4. Question Construction & Optimization: The final stage transforms these evidence clusters into complex multi-hop questions. BMGQ uses a “bottom-up, reverse reasoning” strategy, starting from the most distant pieces of evidence and working backward to the main answer. This approach ensures that questions require deep reasoning rather than simple lookups. The questions undergo an “obfuscation” process, where explicit terms like exact years or names are generalized to increase retrieval difficulty. An iterative refinement loop further optimizes questions, increasing their complexity while rigorously preserving the uniqueness of the correct answer.
Ensuring Quality: The Data Quality Evaluation System
A crucial aspect of BMGQ is its robust Data Quality Evaluation System, which acts as a filtering layer to ensure that only high-quality, solvable, and unique questions are included in the final dataset. This system has two main components:
1. Graph-Based Textual Structure: Before formal evaluation, questions are converted into a structured graph representation, explicitly mapping subjects, objects, attributes, and their linguistic relations. This allows for early structural screening, discarding questions that don’t form coherent or solvable reasoning graphs based on criteria like the absence of orphan nodes, sufficient attribute count, edge count, and graph diameter.
2. Data Quality Evaluation Workflow: This two-step workflow rigorously validates questions.

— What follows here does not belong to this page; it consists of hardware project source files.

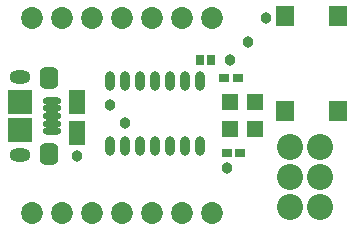
<source format=gts>
G04*
G04 #@! TF.GenerationSoftware,Altium Limited,Altium Designer,24.9.1 (31)*
G04*
G04 Layer_Color=8388736*
%FSLAX25Y25*%
%MOIN*%
G70*
G04*
G04 #@! TF.SameCoordinates,63D46F20-04D2-406D-A019-F368FE4B28ED*
G04*
G04*
G04 #@! TF.FilePolarity,Negative*
G04*
G01*
G75*
%ADD14R,0.05524X0.05524*%
%ADD15R,0.06312X0.07099*%
%ADD16R,0.03753X0.03162*%
%ADD17R,0.03162X0.03320*%
%ADD18R,0.05642X0.07887*%
%ADD19R,0.07887X0.08280*%
G04:AMPARAMS|DCode=20|XSize=70.99mil|YSize=63.12mil|CornerRadius=17.78mil|HoleSize=0mil|Usage=FLASHONLY|Rotation=270.000|XOffset=0mil|YOffset=0mil|HoleType=Round|Shape=RoundedRectangle|*
%AMROUNDEDRECTD20*
21,1,0.07099,0.02756,0,0,270.0*
21,1,0.03543,0.06312,0,0,270.0*
1,1,0.03556,-0.01378,-0.01772*
1,1,0.03556,-0.01378,0.01772*
1,1,0.03556,0.01378,0.01772*
1,1,0.03556,0.01378,-0.01772*
%
%ADD20ROUNDEDRECTD20*%
%ADD21O,0.06115X0.02475*%
%ADD22O,0.03162X0.06509*%
%ADD23C,0.07300*%
%ADD24C,0.08674*%
%ADD25O,0.07099X0.04343*%
%ADD26C,0.03800*%
D14*
X395000Y322000D02*
D03*
X403268D02*
D03*
X395000Y313000D02*
D03*
X403268D02*
D03*
D15*
X413283Y319000D02*
D03*
X431000Y350496D02*
D03*
Y319000D02*
D03*
X413283Y350496D02*
D03*
D16*
X393736Y305000D02*
D03*
X398264D02*
D03*
X397528Y330000D02*
D03*
X393000D02*
D03*
D17*
X385000Y336000D02*
D03*
X388465D02*
D03*
D18*
X344000Y322000D02*
D03*
Y311685D02*
D03*
D19*
X325000Y312500D02*
D03*
Y321949D02*
D03*
D20*
X334646Y304626D02*
D03*
Y329823D02*
D03*
D21*
X335531Y317224D02*
D03*
Y319783D02*
D03*
Y322342D02*
D03*
Y312106D02*
D03*
Y314665D02*
D03*
D22*
X355000Y307272D02*
D03*
X360000D02*
D03*
X365000D02*
D03*
X370000D02*
D03*
X375000D02*
D03*
X380000D02*
D03*
X385000D02*
D03*
X355000Y328728D02*
D03*
X360000D02*
D03*
X365000D02*
D03*
X370000D02*
D03*
X375000D02*
D03*
X380000D02*
D03*
X385000D02*
D03*
D23*
X329000Y350000D02*
D03*
X349000D02*
D03*
X359000D02*
D03*
X369000D02*
D03*
X379000D02*
D03*
X389000D02*
D03*
X339000D02*
D03*
X329000Y285000D02*
D03*
X349000D02*
D03*
X359000D02*
D03*
X369000D02*
D03*
X379000D02*
D03*
X389000D02*
D03*
X339000D02*
D03*
D24*
X415000Y287000D02*
D03*
Y297000D02*
D03*
Y307000D02*
D03*
X425000D02*
D03*
Y297000D02*
D03*
Y287000D02*
D03*
D25*
X325000Y304232D02*
D03*
Y330217D02*
D03*
D26*
X355000Y321000D02*
D03*
X360000Y315000D02*
D03*
X394000Y300000D02*
D03*
X407000Y350000D02*
D03*
X401000Y342000D02*
D03*
X395000Y336000D02*
D03*
X344000Y304000D02*
D03*
M02*

</source>
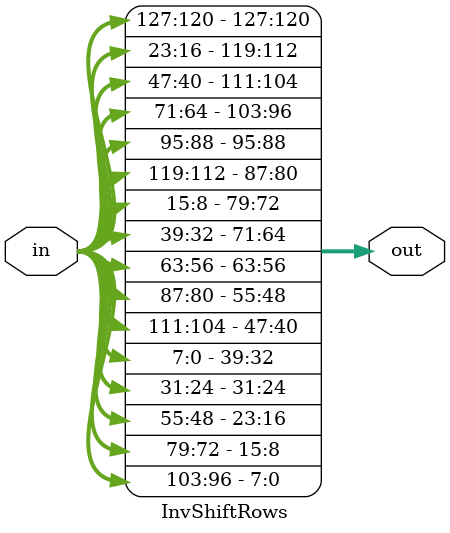
<source format=v>
module InvShiftRows( in , out );
input [127 : 0 ] in;
output [127 : 0 ] out ;
// S(0,0) in[127:120]
// S(0,1) in[95:88]
// S(0,2) in[63:56]
// S(0,3) in[31:24]
//--------------------
// S(1,0) in[119:112]
// S(1,1) in[87:80]
// S(1,2) in[55:48]
// S(1,3) in[23:16]
//--------------------
// S(2,0) in[111:104]
// S(2,1) in[79:72]
// S(2,2) in[47:40]
// S(2,3) in[15:8]
//--------------------
// S(3,0) in[103:96]
// S(3,1) in[71:64]
// S(3,2) in[39:32]
// S(3,3) in[7:0]
//--------------------



//1st row no shift
assign out[127:120] = in[127:120];
assign out[95:88] = in[95:88];
assign out[63:56] = in[63:56];
assign out[31:24] = in[31:24];
//2nd row shift 1
assign out[119:112] = in[23:16];
assign out[87:80] = in[119:112];
assign out[55:48] = in[87:80];
assign out[23:16] = in[55:48];
//3rd row shift 2
assign out[111:104] = in[47:40];
assign out[79:72] = in[15:8];
assign out[47:40] = in[111:104];
assign out[15:8] = in[79:72];
//4th row shift 3
assign out[103:96] = in[71:64];
assign out[71:64] = in[39:32];
assign out[39:32] = in[7:0];
assign out[7:0] = in[103:96];






endmodule
</source>
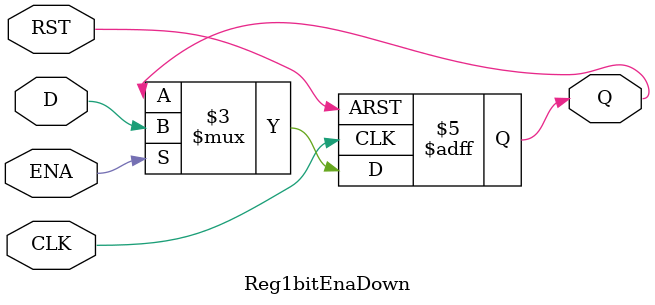
<source format=v>
`timescale 1ns / 1ps

module Reg1bitEnaDown(CLK,RST,ENA,D,Q);
	input CLK,RST,ENA;
	input D;
	output reg Q;

	always @(negedge CLK or posedge RST)
		if (RST)
			Q=1'b0;
		else if (ENA)
			Q=D;
		else
			Q=Q;

endmodule

</source>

First, multiple AI models attempt to answer the generated question; if a majority agree on the correct answer, the question is accepted. If not, it proceeds to a more detailed verification. Here, the question is decomposed into atomic, verifiable constraints (predicates). These predicates are then screened against explicit conditions (time, location, entity type) and matched against an evidence pack. Only questions where the seed answer is uniquely and verifiably supported by evidence are retained.
Also Read:
- FAIR-RAG: Enhancing LLM Accuracy with Evidence-Driven Iterative Refinement
- FunReason-MT: Enhancing AI’s Ability to Use Tools in Complex Conversations
Impact and Future Directions
By automating the creation of multi-hop datasets that match the difficulty of advanced evaluation benchmarks like BrowseComp, BMGQ significantly reduces the cost of manual curation. This framework provides a scalable way to produce challenging, high-quality training data, which is essential for advancing research in reasoning-centric large language models. The authors plan to extend this pipeline to incorporate multimodal evidence, explore cross-lingual dataset construction, and integrate it with reinforcement learning workflows to further enhance AI reasoning capabilities.